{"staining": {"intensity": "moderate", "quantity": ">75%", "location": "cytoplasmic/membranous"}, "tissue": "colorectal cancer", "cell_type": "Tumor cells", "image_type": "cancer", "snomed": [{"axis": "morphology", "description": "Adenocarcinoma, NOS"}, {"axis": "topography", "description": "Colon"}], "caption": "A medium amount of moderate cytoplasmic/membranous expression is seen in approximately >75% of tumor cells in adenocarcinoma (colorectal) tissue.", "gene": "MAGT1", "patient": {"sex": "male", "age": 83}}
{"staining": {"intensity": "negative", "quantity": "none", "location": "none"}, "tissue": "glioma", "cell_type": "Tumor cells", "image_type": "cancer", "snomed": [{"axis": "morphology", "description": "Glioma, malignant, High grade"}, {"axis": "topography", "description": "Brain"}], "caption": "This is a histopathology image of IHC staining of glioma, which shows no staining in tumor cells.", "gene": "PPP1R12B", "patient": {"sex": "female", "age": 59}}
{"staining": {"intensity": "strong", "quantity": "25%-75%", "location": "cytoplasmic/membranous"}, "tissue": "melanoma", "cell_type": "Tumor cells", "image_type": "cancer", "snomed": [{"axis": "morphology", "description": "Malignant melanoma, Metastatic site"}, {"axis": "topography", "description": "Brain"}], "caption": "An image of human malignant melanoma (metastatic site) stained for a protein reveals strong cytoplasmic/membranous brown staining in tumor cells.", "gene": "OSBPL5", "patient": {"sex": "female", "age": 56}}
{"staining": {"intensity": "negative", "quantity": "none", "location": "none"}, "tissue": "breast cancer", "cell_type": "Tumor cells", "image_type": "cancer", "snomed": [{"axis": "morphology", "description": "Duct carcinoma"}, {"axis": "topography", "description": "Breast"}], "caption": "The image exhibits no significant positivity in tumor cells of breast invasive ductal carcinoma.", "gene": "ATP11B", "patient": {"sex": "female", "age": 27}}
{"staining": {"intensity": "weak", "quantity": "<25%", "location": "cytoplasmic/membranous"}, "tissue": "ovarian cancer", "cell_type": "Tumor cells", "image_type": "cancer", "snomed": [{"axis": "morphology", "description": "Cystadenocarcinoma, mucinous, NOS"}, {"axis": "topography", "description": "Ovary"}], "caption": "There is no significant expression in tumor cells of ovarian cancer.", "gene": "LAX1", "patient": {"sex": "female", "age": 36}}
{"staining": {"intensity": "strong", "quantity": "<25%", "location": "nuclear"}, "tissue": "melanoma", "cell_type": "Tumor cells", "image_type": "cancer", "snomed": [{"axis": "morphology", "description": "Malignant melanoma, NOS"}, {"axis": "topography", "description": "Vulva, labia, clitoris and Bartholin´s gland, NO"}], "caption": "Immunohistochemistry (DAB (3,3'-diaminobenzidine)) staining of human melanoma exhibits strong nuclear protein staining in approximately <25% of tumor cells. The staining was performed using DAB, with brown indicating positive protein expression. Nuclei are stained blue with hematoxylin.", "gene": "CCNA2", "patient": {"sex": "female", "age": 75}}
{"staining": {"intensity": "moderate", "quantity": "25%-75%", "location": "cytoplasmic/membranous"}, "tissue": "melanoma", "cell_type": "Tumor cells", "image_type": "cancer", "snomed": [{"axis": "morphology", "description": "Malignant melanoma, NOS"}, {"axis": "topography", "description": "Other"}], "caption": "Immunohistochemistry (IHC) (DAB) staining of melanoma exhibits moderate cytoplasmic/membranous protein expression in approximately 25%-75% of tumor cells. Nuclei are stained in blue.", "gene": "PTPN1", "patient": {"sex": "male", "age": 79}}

******

## TASK TO CARRY OUT
Where the listing above reaches the line that contains "is a histopathology", start retyping, and finish with the line that contains "image of human"; reproduce those lines exactly and no others.

## WRITTEN SOLUTION
{"staining": {"intensity": "negative", "quantity": "none", "location": "none"}, "tissue": "glioma", "cell_type": "Tumor cells", "image_type": "cancer", "snomed": [{"axis": "morphology", "description": "Glioma, malignant, High grade"}, {"axis": "topography", "description": "Brain"}], "caption": "This is a histopathology image of IHC staining of glioma, which shows no staining in tumor cells.", "gene": "PPP1R12B", "patient": {"sex": "female", "age": 59}}
{"staining": {"intensity": "strong", "quantity": "25%-75%", "location": "cytoplasmic/membranous"}, "tissue": "melanoma", "cell_type": "Tumor cells", "image_type": "cancer", "snomed": [{"axis": "morphology", "description": "Malignant melanoma, Metastatic site"}, {"axis": "topography", "description": "Brain"}], "caption": "An image of human malignant melanoma (metastatic site) stained for a protein reveals strong cytoplasmic/membranous brown staining in tumor cells.", "gene": "OSBPL5", "patient": {"sex": "female", "age": 56}}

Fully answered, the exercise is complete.